Brauchen Kleinkinder ein eigenes Zimmer?

Brauchen Kleinkinder ein eigenes Zimmer?

Maries Tochter ist zwei Jahre alt und hat kein eigenes Zimmer. Eigentlich auch völlig unnötig, denkt Marie. Doch dann fängt sie an zu zweifeln: Braucht ihr Kind vielleicht doch einen eigenen Rückzugsort…?

Kleinkind hält sich an einem Schrank fest
Mein Reich! Aber brauchen die Kleinen wirklich so viel Platz für sich alleine? © Bigstock / DarkInk

Meine Tochter schläft im Familienbett, wir haben ein reines Spielzimmer in dem ihre Puppenküche, ihr Spielzelt und ein Autofahrteppich sind. Hier kann sie sich austoben und spielen. Ein eigenes Zimmer hat sie noch nicht. Meiner Meinung reicht das auch später noch. Aber wie ist es: Brauchen Kleinkinder ein eigenes Zimmer?
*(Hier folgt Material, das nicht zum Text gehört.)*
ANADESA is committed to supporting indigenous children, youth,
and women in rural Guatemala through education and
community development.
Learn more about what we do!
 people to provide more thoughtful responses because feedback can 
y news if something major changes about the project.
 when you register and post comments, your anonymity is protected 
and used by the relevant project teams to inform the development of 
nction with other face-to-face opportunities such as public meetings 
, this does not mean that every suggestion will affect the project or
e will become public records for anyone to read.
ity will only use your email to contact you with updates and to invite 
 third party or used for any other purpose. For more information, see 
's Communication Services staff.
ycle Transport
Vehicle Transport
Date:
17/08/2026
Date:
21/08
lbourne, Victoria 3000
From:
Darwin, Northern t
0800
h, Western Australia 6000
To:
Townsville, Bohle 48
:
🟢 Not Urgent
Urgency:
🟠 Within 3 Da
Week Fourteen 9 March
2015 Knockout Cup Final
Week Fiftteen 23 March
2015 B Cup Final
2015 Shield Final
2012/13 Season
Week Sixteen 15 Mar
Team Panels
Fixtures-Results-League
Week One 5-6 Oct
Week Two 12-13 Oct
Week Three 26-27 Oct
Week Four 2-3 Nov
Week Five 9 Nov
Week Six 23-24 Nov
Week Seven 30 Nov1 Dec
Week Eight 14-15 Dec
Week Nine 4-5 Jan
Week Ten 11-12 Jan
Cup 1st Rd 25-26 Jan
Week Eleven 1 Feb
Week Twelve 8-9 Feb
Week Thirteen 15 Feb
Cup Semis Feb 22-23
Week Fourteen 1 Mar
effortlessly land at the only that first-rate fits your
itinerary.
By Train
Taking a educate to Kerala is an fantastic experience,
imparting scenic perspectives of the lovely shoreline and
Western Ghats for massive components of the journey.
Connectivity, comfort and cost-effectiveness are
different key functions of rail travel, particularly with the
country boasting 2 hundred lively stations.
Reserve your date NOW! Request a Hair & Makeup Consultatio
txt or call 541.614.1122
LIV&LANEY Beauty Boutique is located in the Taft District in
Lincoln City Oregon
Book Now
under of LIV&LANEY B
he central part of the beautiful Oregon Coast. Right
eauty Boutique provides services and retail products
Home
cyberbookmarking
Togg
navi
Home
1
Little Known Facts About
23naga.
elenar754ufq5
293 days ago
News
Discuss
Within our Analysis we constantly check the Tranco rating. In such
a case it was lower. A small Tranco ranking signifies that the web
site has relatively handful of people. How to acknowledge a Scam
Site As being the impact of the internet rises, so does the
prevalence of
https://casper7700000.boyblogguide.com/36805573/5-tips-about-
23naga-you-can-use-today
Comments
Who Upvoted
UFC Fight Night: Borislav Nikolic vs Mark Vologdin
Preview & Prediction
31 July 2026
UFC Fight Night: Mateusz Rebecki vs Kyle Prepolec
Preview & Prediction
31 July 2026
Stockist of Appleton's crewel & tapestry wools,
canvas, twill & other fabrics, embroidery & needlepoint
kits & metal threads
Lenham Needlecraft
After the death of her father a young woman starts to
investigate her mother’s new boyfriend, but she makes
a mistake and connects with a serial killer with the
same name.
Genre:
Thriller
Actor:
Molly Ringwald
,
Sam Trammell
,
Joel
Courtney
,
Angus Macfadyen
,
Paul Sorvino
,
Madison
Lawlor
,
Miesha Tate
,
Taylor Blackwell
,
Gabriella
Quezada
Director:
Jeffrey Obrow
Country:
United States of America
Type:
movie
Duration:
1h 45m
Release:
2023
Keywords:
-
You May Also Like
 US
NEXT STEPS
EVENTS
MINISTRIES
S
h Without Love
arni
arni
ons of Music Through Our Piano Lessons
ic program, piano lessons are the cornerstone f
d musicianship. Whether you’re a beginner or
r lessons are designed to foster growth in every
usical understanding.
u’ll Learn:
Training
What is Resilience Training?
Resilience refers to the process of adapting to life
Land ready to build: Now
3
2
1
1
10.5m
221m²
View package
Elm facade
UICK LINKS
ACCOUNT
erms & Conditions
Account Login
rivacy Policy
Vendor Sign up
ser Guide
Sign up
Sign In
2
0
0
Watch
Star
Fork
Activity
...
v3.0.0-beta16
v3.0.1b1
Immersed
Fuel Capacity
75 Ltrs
Kleinkinder und ihr eigenes Reich – wirklich nötig?

Ganz ehrlich: Eltern von Kleinkindern kennen das doch bestimmt: Viele der Kleinen kommen nachts gerne ins Zimmer der Eltern, Geschwister (vor dem Teenie-Alter) genießen es, sich ein Zimmer zu teilen und nicht alleine zu sein. Und gespielt wird doch sowieso meistens, vor allem bei kleinen Kindern, am liebsten in der Nähe der Eltern – also wohl meistens im Wohnzimmer. Es macht natürlich Spaß, schon den Kleinsten ihr eigenes Reich liebevoll einzurichten – wirklich notwendig finde ich das aber nicht.

Das eigene Zimmer – oft vor allem für Eltern ein Pluspunkt

Wirklich gerne alleine sind Kleinkinder nie – das wissen wohl alle Eltern. Doch nicht jede Mama und jeder Papa wollen ihren Nachwuchs 24 Stunden täglich um sich herum. Manch einer kann nicht gut schlafen, wenn das Kind im selben Zimmer ist, andere brauchen einfach ein paar Stunden Auszeit und wünschen sich deshalb ein eignes Zimmer für den Nachwuchs. Kleinkinder können deshalb natürlich schon sehr früh an ein eigenes Zimmer gewöhnt werden. Aber: brauchen tun sie es wirklich nicht. Das eigene Zimmer ist also vor allem für die Eltern ein Vorteil, wenn sie sich mehr Ruhe und Abstand wünschen.

Kinder wollen Nähe

Kleinkinder im Alter von zwei bis vier Jahren haben nur extrem selten den Drang, sich in ein eigenes Zimmer zurückzuziehen. Das Phänomen das wohl viele Eltern kennen: da haben die Kleinen ein fantastisches und schön eingerichtetes Kinderzimmer und wo spielen sie am liebsten? Auf dem Küchenboden, während Mama das Abendessen kocht. Wichtig ist eben meistens doch die Nähe zu den Eltern.

Video-Empfehlung

Erst zum Schulbeginn ist ein eigenes Zimmer?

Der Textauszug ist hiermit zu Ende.